Sul femminicidio di Martina Carbonaro di Afragola, in provincia di Napoli, si è detto tanto e ieri i funerali, con l’omelia del Cardinale officiante, ha sugellato “basta, abbiamo fallito” quale monito per tutta la comunità.
Si è detto il canonico “era un bravo ragazzo”, si è parlato del “raptus di gelosia”, delle colpe di lei per essere stata ammiccante su Tik Tok e le responsabilità dei rispettivi genitori che a questa relazione, fra una quattordicenne e un diciannovenne, non si opponevano. Poi ovviamente c’è chi non ha perso occasione per rinnegare il patriarcato, perché l’omicida era troppo giovane, e chi ha accusato di protagonismo la madre di Martina che sui social si è messa a preparare il panino preferito della figlia.
E’ incredibile il circo mediatico che si attiva subito dopo questi casi di cronaca dove tutti hanno qualcosa da dire autoassolvendosi ed estraniandosi da un circuito malato di parole rumorose e sovrascritte.

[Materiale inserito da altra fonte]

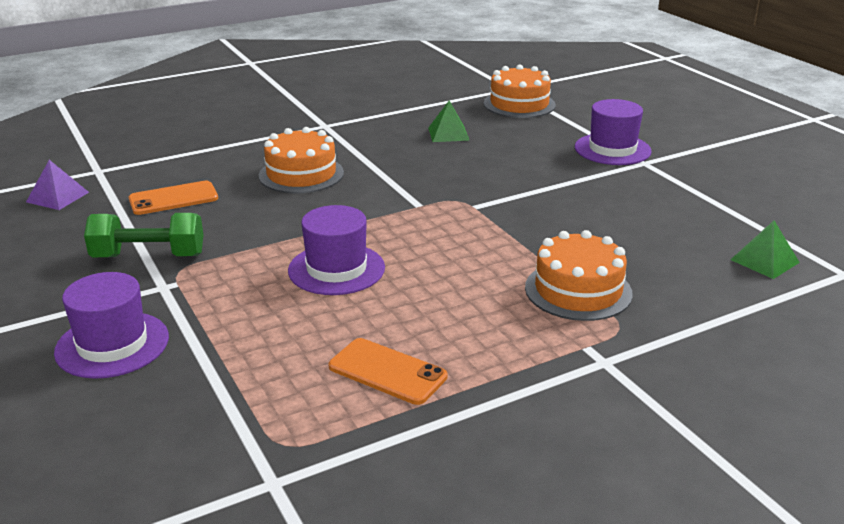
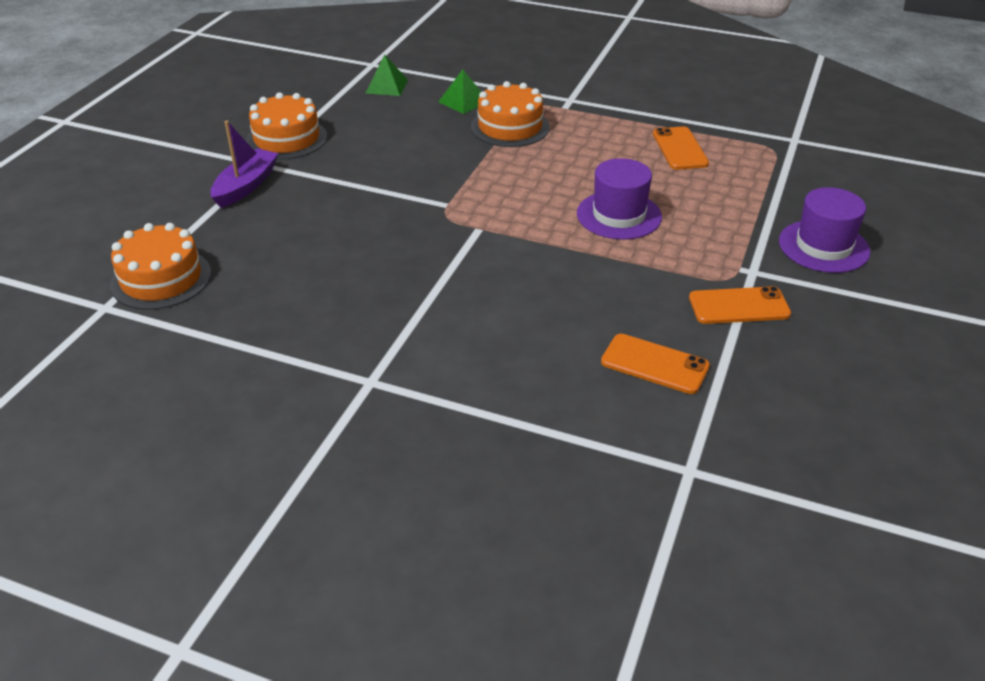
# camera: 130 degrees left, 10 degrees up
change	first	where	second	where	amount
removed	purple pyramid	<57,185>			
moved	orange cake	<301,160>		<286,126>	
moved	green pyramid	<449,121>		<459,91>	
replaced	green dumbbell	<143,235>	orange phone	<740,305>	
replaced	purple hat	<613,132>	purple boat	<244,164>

E non dico che qualcosa, nel mucchio, non sia adeguato, dico che si crea un circo. Un caos scomposto. Un finto interessamento generale e un ipocrita sdegno sociale di una comunità, la nostra, che blatera maturità ma professa disinteresse quotidiano verso i suoi ragazzi. Dalla politica (quali azioni sono rivolte ai giovani?) alla scuola (vogliamo parlare di quanto si è abbassata la qualità scolastica?), dallo sport (quali spazi sono dedicati ai ragazzi?) ai diritti (quali attenzioni e opportunità?) dei giovani che continuano a scappare dal nostro Paese (l’ultima stima dell’Istat ne attesta a 200.000 l’anno) nel disinteresse generale.
D’altronde la maggioranza delle nostre città, province, regioni è composta da over cinquantenni e i ragazzi ne fanno da contorno. Mai al centro.
Martina si godeva come poteva la sua giovinezza, in compagnia dei social, di una terra che offre poche opportunità, replicando esempi e modelli di adulti ammalati anch’essi dai media. Così come il suo omicida, altra conferma maschile dell’incapacità di reggere un rifiuto in tempi dove tutto è dovuto e preteso e che del sacrificio, inteso come attesa-abnegazione e capacità anche di saper rinunciare, nessuno ne vuole più sentir parlare.
Si piangono stipendi striminziti ma che non manchi mai il cellulare all’ultima moda o la felpa firmata. E se un tanto vale per gli adulti, figuriamoci per le loro piccole mostruose repliche (mostruose perché spesso accentuano i vizi dei genitori).
Stupendo quanto accaduto in Spagna lo scorso mese: un blackout generale di molte ore ha impedito la quotidiana frenesia tecnologica e locale, la velocità del muoversi, il bisogno della luce naturale. Di colpo la gente si è ritrovata nel medioevo della tecnica: a rincasare col buio, a camminare, a guardarsi negli occhi, a parlare vis a vis, a giocare per le strade, a dare regole ai figli non più comodamente raggiungibili. Un meraviglioso scorrere della vita reale che impone, ancora una volta, un quesito essenziale: la tecnologia è finalizzata al suo indipendente sviluppo o va riportata al servizio della qualità umana?
Come, ad esempio, ad un limite giornaliero dopo il quale i genitori tornino ad educare e conoscere i propri figli e loro a sentirsi così importanti e centrali nella vita delle proprie famiglie e comunità, da amare la propria e altrui vita sopra ogni cosa, innamorati dei propri iperbolici sogni per il futuro e senza che un rifiuto li possa scalfire.